É isso aí, cara! Valeu.



Despreendimento I


Em 1999, quando a revista Perfil parecia sofrer solução de continuidade fui instado por um amigo a me associar ao projeto, ajudando-o na sua continuidade, e indiquei a pessoa de Adelardinho como vendedor das publicidades, um item que estava a tirar o sono do dono da revista, o Honorino Junior. Eis que lá se foi Adelardinho cair em campo. Vendeu que foi uma beleza. Já por volta de 2003, depois da minha saída da revista encontro o Júnior chateado.

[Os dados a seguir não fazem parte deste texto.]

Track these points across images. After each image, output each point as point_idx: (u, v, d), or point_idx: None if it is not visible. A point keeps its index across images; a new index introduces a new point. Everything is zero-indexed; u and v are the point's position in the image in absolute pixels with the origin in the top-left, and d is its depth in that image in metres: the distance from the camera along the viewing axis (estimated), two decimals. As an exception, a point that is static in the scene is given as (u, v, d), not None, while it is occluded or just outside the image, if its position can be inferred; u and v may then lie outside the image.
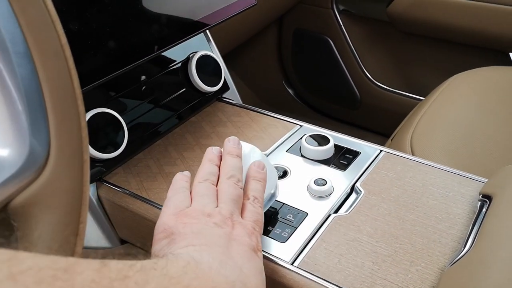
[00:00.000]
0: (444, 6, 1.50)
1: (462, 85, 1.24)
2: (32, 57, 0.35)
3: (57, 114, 0.36)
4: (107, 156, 0.80)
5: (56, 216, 0.37)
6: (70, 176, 0.38)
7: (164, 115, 0.93)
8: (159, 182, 0.81)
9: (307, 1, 1.83)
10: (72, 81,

É que Adelardinho, segundo ele, não estava querendo ganhar mais dinheiro aproveitando a boa maré da revista pra vender ainda mais. Explicação de Adelardinho: "Eu tenho cinco mil CDs e compreio-os para ouvir. Tenho, portanto, que ouvir ao menos quatro por dia." E finalizava: "Júnior (da revista) quer me dar prejuizo, é? Onde já se viu dar vinte contos num CD e não ouvir?"

Despreendimento II
Telefono pra Jamisson Machado do itnet no terceiro ou quarto mês de operação do provedor. Adelardinho então não saía da cola de Jâmisson que entre outras coisas estava digitalizando algumas música que ele não havia reencontrado em CD. E que atende ao telefone? Adelardinho. "Jâmisson tá cagando!" Foi a resposta. Isso antes mesmo que reconhecesse quem estava do lado de cá.